#### EXTRACTED DATA

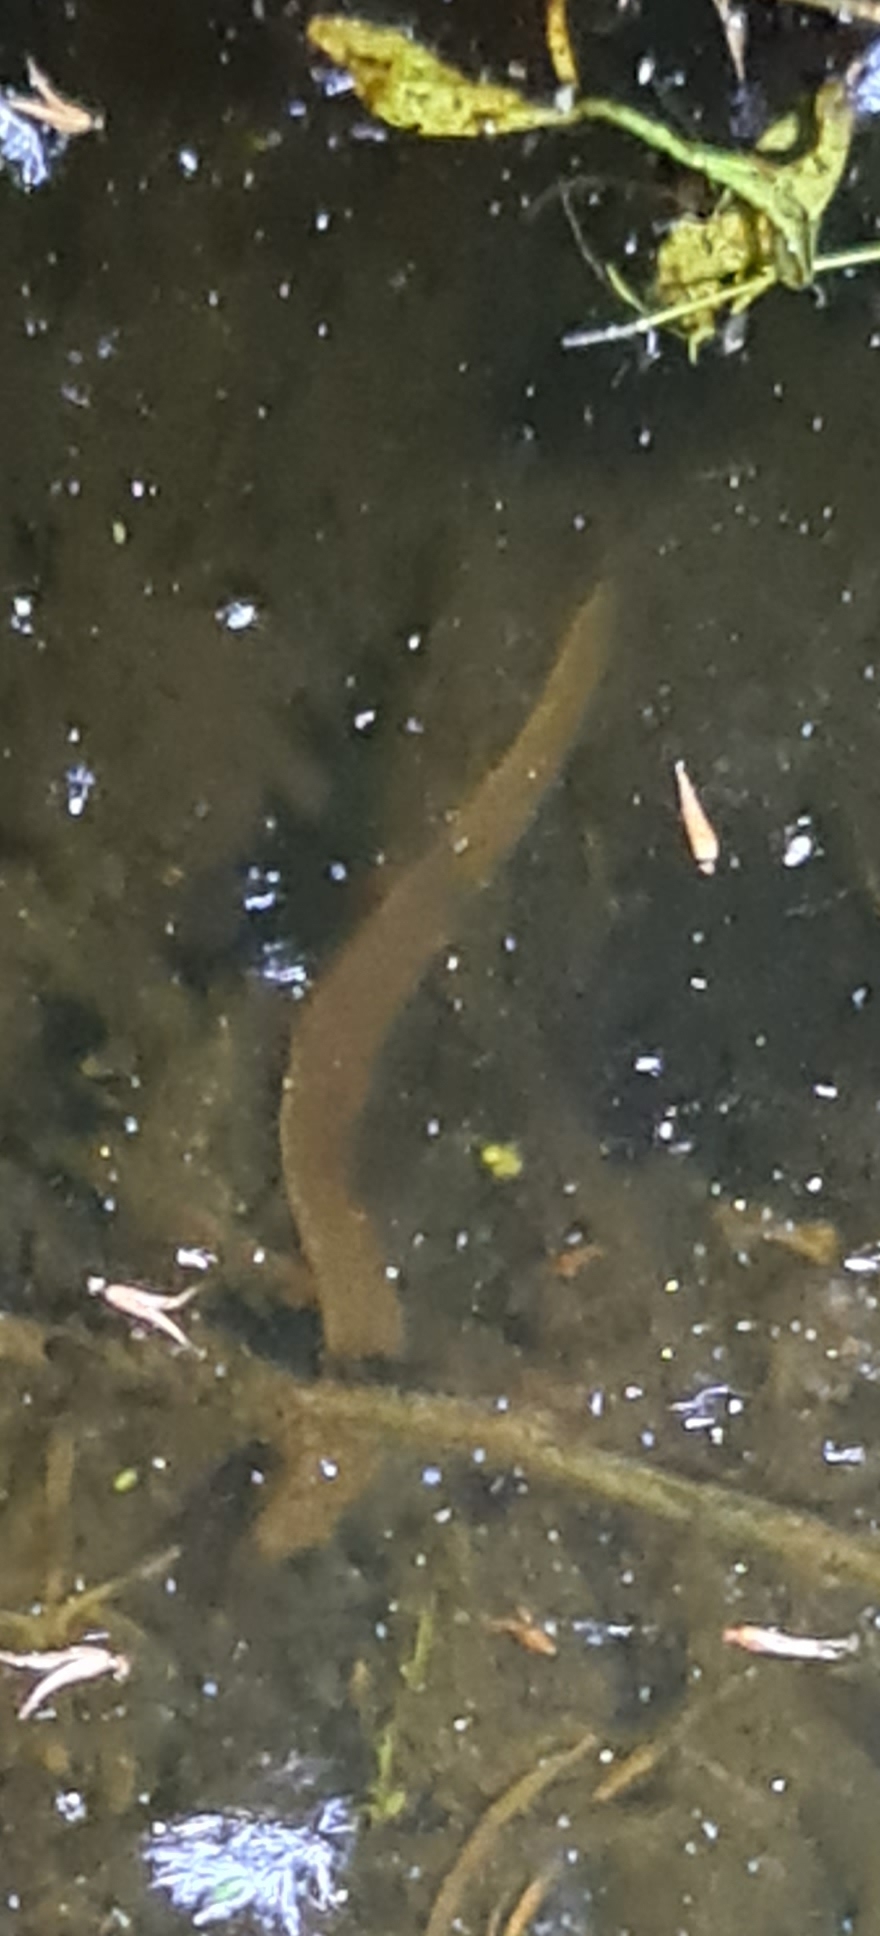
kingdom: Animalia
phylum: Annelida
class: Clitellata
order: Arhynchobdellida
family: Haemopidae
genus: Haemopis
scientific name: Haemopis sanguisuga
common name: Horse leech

#### WHAT YOU HAVE TO DO
Rewrite the lines of the records, substituting "label" for every occurrence of "name" and leaving all other text unchanged. Omit the pictures from the output.

#### REPLY TO THE TASK
kingdom: Animalia
phylum: Annelida
class: Clitellata
order: Arhynchobdellida
family: Haemopidae
genus: Haemopis
scientific label: Haemopis sanguisuga
common label: Horse leech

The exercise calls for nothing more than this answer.